Leave out the pictures and copy everything else in the records exactly.
===== EXERCISE DATA
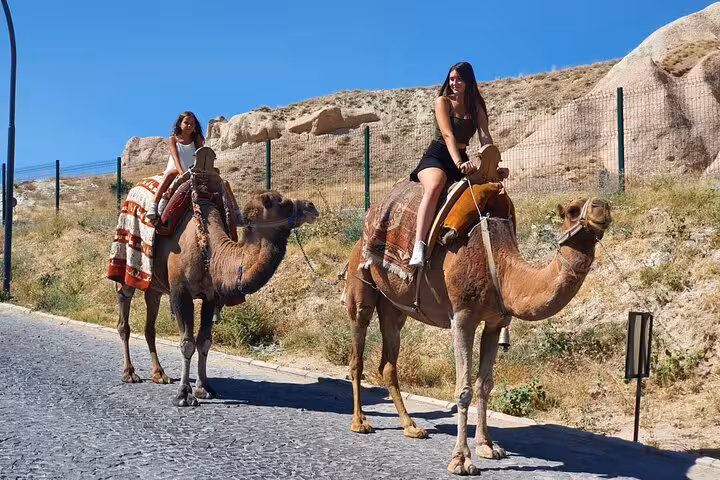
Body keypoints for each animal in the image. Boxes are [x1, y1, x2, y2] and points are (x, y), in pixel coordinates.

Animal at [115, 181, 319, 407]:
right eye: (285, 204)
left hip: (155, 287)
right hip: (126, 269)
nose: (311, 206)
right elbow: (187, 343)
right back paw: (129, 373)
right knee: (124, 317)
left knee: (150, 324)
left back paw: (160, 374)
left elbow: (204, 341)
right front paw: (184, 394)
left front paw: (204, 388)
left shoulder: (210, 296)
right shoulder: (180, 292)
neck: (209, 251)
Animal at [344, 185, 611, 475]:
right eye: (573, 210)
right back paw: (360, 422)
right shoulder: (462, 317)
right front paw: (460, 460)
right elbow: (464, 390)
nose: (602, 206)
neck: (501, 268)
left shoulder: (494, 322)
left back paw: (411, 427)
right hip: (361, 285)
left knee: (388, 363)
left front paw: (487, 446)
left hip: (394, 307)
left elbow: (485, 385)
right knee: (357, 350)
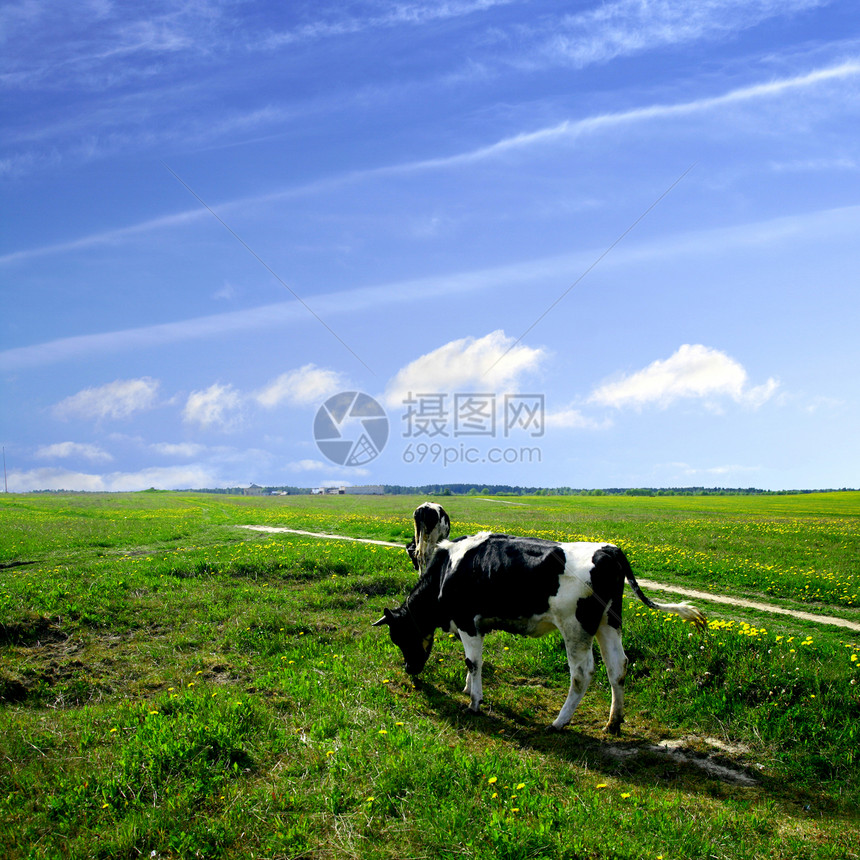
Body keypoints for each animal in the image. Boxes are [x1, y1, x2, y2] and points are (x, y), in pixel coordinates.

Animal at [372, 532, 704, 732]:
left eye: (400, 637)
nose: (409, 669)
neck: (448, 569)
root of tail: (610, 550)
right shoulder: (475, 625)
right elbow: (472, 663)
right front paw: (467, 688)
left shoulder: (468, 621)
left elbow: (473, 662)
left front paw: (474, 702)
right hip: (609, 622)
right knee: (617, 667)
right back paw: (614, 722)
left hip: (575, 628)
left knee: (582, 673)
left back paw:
==========
COMPLETED TASK
Body keypoints for each animal in the image. Boxes are [x1, y1, x2, y2] and points are (x, y), in pixel coordinates.

Animal at [115, 181, 319, 407]:
right eye: (285, 204)
left hip: (155, 287)
right hip: (126, 269)
nose: (311, 206)
right elbow: (187, 343)
right back paw: (129, 373)
right knee: (124, 317)
left knee: (150, 324)
left back paw: (160, 374)
left elbow: (204, 341)
right front paw: (184, 394)
left front paw: (204, 388)
left shoulder: (210, 296)
right shoulder: (180, 292)
neck: (209, 251)
Animal at [344, 185, 611, 475]:
right eye: (573, 210)
right back paw: (360, 422)
right shoulder: (462, 317)
right front paw: (460, 460)
right elbow: (464, 390)
nose: (602, 206)
neck: (501, 268)
left shoulder: (494, 322)
left back paw: (411, 427)
right hip: (361, 285)
left knee: (388, 363)
left front paw: (487, 446)
left hip: (394, 307)
left elbow: (485, 385)
right knee: (357, 350)
Body keypoints for each animal in the image. Boxes are [x1, y1, x2, y2] and points are (x, y), in pixel coordinates.

Animal at [372, 532, 704, 732]:
left eye: (400, 637)
nose: (409, 669)
neck: (448, 569)
root of tail: (610, 550)
right shoulder: (475, 625)
right elbow: (472, 663)
right front paw: (467, 688)
left shoulder: (468, 621)
left elbow: (473, 662)
left front paw: (474, 702)
right hip: (609, 622)
right knee: (617, 667)
right back paw: (614, 722)
left hip: (575, 628)
left knee: (582, 673)
left back paw:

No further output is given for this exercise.